WHAT YOU HAVE TO DO: Go to the line holding "hfov_deg: 38.5" in the data below and repeat it exactly, then each line after it up to and including the one holding "focal_mm: 5.1". Omit pictures.

[INFORMATION SHOWN — start]

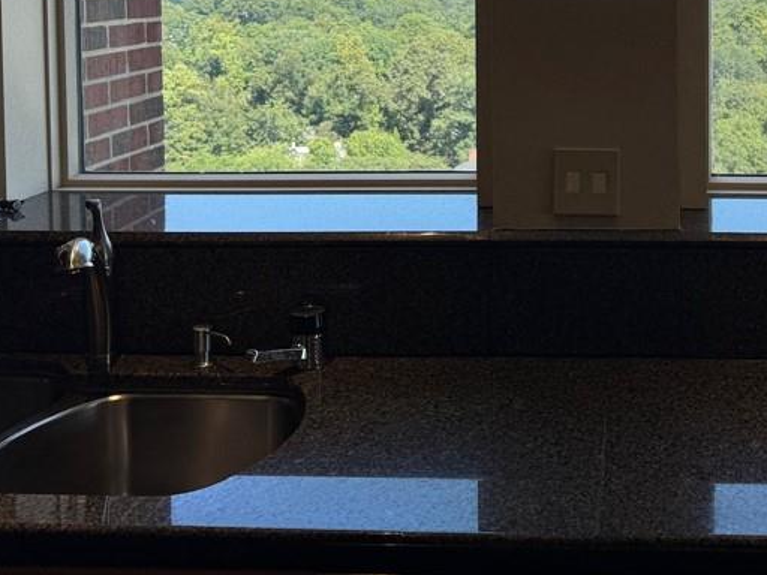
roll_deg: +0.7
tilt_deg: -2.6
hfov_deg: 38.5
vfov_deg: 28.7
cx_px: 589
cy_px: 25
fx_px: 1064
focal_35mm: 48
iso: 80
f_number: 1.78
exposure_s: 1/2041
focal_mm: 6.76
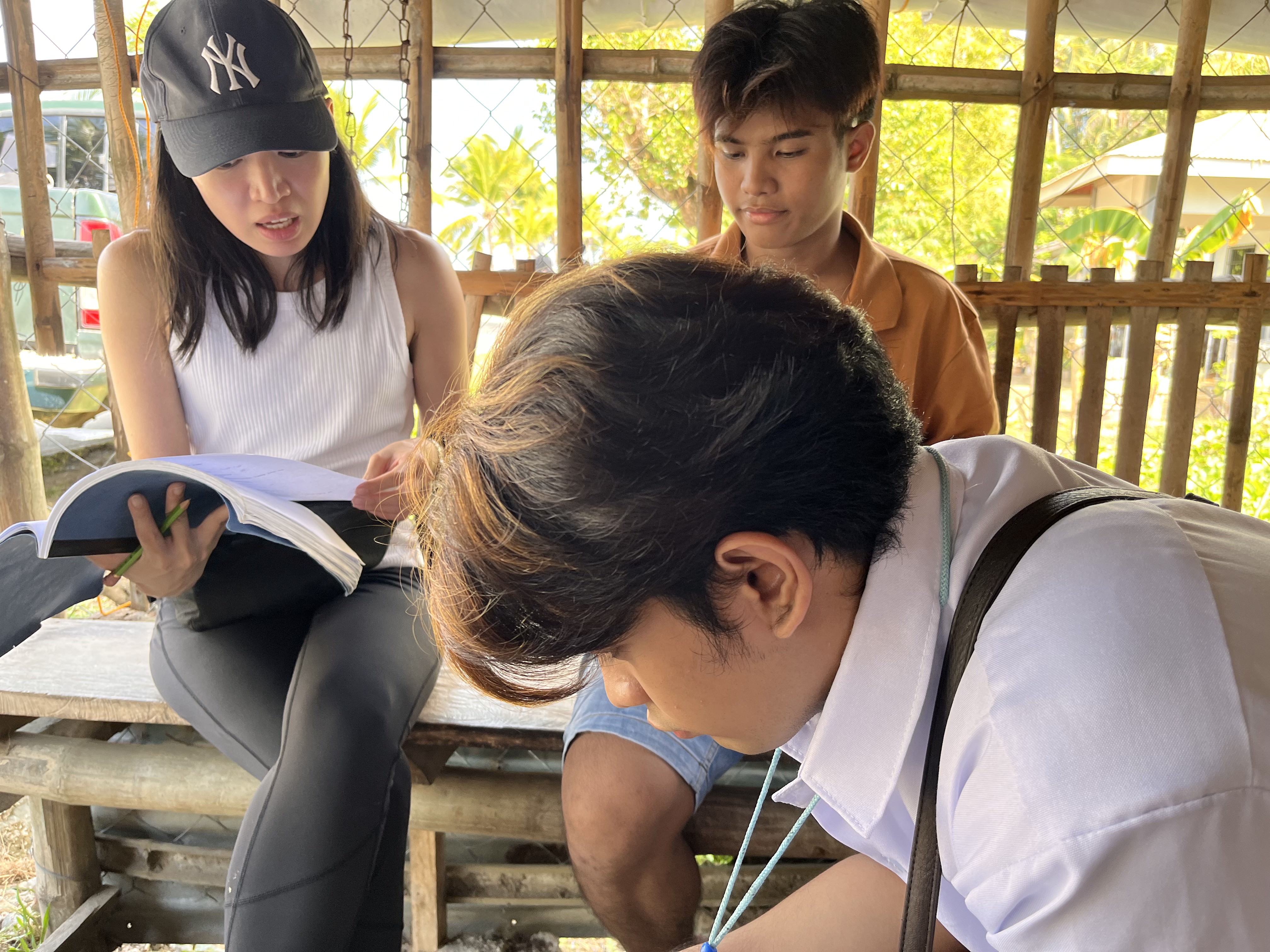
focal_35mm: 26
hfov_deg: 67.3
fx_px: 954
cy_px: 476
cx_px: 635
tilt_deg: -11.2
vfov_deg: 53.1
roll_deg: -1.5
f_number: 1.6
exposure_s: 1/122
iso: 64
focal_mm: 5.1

[INFORMATION SHOWN — finish]
[INFORMATION SHOWN — start]

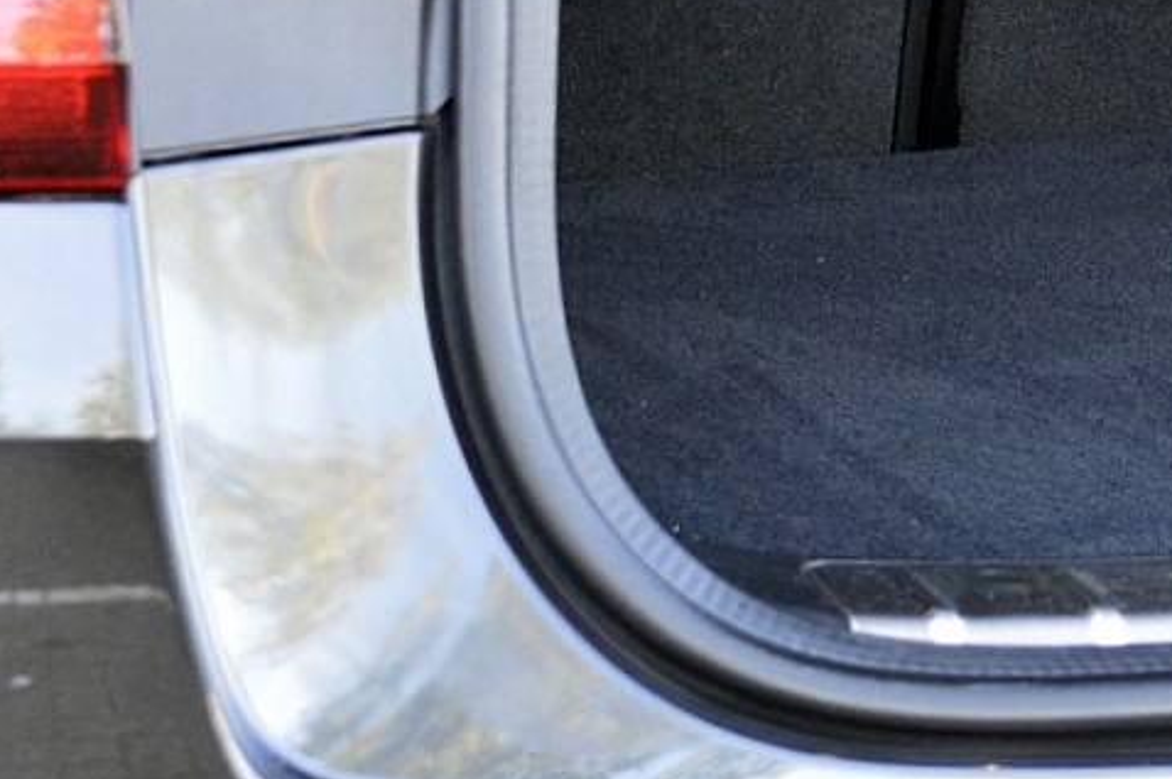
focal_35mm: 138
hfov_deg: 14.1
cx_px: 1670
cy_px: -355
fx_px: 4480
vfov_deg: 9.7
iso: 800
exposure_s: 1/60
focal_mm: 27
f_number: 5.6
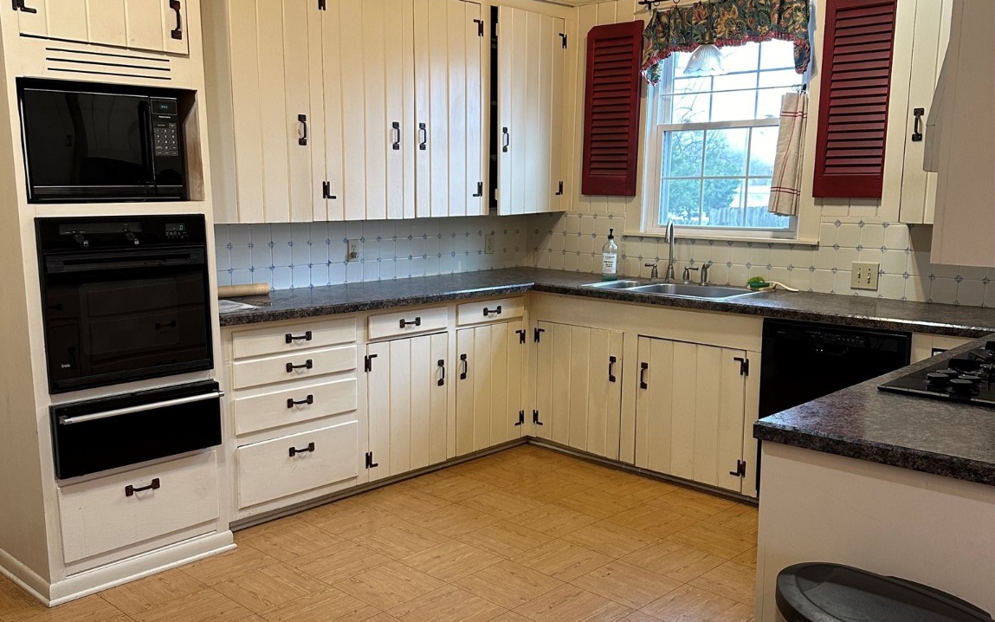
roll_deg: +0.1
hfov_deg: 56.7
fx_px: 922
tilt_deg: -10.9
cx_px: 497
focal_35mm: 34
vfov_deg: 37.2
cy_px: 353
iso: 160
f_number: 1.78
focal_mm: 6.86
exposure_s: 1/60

[INFORMATION SHOWN — finish]

OUTPUT FOR THIS EXERCISE:
hfov_deg: 38.5
vfov_deg: 28.7
cx_px: 589
cy_px: 25
fx_px: 1064
focal_35mm: 48
iso: 80
f_number: 1.78
exposure_s: 1/2041
focal_mm: 6.76
focal_35mm: 26
hfov_deg: 67.3
fx_px: 954
cy_px: 476
cx_px: 635
tilt_deg: -11.2
vfov_deg: 53.1
roll_deg: -1.5
f_number: 1.6
exposure_s: 1/122
iso: 64
focal_mm: 5.1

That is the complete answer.